Todas las citas electorales son la escenificación formal de la ausencia de democracia sobre la que se sustentan las sociedades contemporáneas.
El ritual del voto, ejercido con espíritu cívico y responsable, es una afirmación de irresponsabilidad individual ante el chantaje social que propone delegar libertad y autonomía a cambio de seguridad y certidumbre. El ritual del voto, ejercido como un «mal menor», tapándose con dos dedos la nariz, es la afirmación de la impotencia por parte de aquellos que, aun siendo conscientes de la farsa, siguen pensando, en el fondo, que «algo podría ir mal» si no lo hicieran.
Así, la lógica de lo menos malo encubre, aunque sea por un momento, la sospecha de formar parte de lo peor.
Pero lo peor del voto del miedo no es el miedo —que puede tener sus razones, fundadas o no—, sino el voto mismo. La idea subyacente de que una representación mejor, o menos mala, supondrá algún grado de mejora, o de freno en la degradación, de la situación social contemporánea. La aceptación del argumento implícito que señala que las democracias parlamentarias del capitalismo son democracias incompletas, y que una participación distanciada, táctica, no es más que la utilización de un medio imperfecto para un fin legítimo.
Como en toda producción ideológica, aquí, la verdad está puesta cabeza abajo. Las democracias parlamentarias, sustentadas en el sufragio universal y la elección de representantes políticos, se organizaron, precisamente, para eliminar cualquier tipo de democracia directa, no para ir conquistándola «voto a voto»; para dar una pátina de participación igualitaria al proceso de brutal explotación y desposesión que el mundo de la producción y el consumo industrial viene desarrollando desde hace más de dos siglos.

Registros:
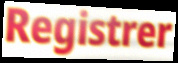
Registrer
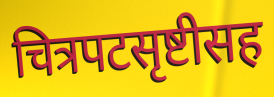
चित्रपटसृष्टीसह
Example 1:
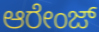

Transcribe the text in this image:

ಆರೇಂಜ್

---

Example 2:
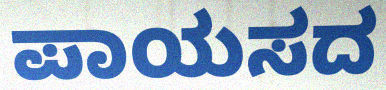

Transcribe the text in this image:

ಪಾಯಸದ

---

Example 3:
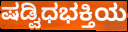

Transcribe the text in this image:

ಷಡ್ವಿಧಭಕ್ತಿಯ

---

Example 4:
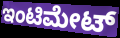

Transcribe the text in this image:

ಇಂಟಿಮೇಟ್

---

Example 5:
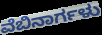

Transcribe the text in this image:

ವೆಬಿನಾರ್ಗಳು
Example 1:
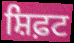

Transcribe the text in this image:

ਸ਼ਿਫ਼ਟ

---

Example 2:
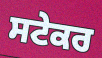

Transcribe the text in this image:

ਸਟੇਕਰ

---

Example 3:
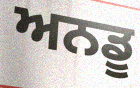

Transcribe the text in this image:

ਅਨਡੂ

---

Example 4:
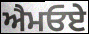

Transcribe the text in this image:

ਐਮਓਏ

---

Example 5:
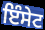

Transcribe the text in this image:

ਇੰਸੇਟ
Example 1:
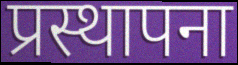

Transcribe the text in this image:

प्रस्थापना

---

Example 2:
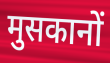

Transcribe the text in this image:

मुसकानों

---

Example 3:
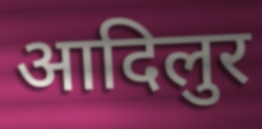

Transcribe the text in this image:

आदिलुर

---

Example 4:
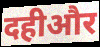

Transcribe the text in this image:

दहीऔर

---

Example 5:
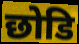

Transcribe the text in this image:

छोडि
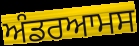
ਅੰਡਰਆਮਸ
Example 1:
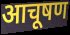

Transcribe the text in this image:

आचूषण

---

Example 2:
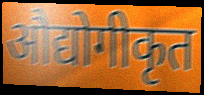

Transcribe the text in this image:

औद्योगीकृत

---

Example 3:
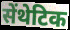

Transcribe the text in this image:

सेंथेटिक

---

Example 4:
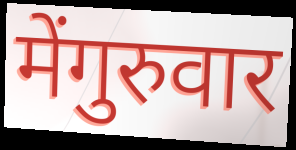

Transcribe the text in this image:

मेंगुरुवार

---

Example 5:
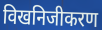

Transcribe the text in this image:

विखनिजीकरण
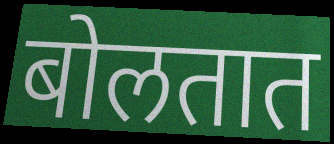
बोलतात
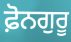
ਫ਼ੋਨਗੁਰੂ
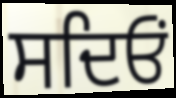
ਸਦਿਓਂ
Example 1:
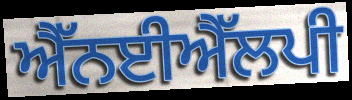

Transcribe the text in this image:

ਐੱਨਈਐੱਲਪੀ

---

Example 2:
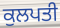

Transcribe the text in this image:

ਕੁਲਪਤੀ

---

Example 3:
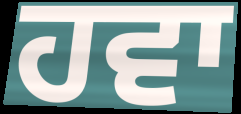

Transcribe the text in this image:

Acciones requeridas:
1. Responde según el texto sobre el voto:
(a) ¿A cambio de qué propone el chantaje social delegar libertad y autonomía?
(b) ¿Qué encubre la lógica de lo menos malo?
(c) ¿Desde hace cuánto tiempo viene desarrollando el mundo de la producción y el consumo industrial el proceso de explotación y desposesión?
2. Continúa el texto sobre el voto a partir de su última oración.

Resultados:
1.
(a) A cambio de seguridad y certidumbre.
(b) La sospecha de formar parte de lo peor, aunque sea por un momento.
(c) Desde hace más de dos siglos.

2.
David Van Reybrouck lo ha explicado bien en Contra las elecciones. Para salvar la democracia (2017). Aunque su propuesta de extender el sorteo como forma alternativa a las elecciones vuelve a recaer en la ingenuidad de pensar la vida política como una esfera separada y autónoma de la vida material de quienes la sufren o participan de ella. Y da por sentado que la economía capitalista se ha desbocado, y provocado un deterioro social inédito, únicamente por una gestión inadecuada del poder político que surge de unas determinadas formas de producción y distribución, de un modo histórico de satisfacer —y a su vez crear— diferentes necesidades sociales.
Ese poder, surgido de la diferenciación en clases, de la separación violenta del ser humano respecto a su naturaleza social, no puede ser utilizado estratégicamente sin contribuir a reproducirlo. Pero tampoco puede ser reformado, como desde fuera, mediante una innovación metodológica (reforma de la ley electoral), o la aplicación paralela de métodos de participación alternativos, como los sorteos, que supuestamente distribuirían mejor ese poder entre todos aquellos que se encuentran sometidos a él. En cualquier caso, la escala inmensa en la que ese poder debería ser distribuido y aplicado es inseparable de la inmensidad de las fuerzas de producción y la organización técnica que requiere el entramado de las sociedades industriales, cuya naturaleza es intrínsecamente anti democrática.
Los llamamientos a la participación electoral, y los lamentos por la enésima «crisis de la democracia», son la mejor prueba de la mentira social que, cuanto más invoca la participación formal, más hace por culminar el proceso de desposesión real; cuanto más proclama un cierre de filas para salvar la democracia, más evidencia que el proceso de acumulación capitalista la necesita cada vez menos. Cuanto más proclama la defensa de las «libertades conquistadas», más medios utiliza para reducir a una existencia servil a la mercancía humana excedentaria.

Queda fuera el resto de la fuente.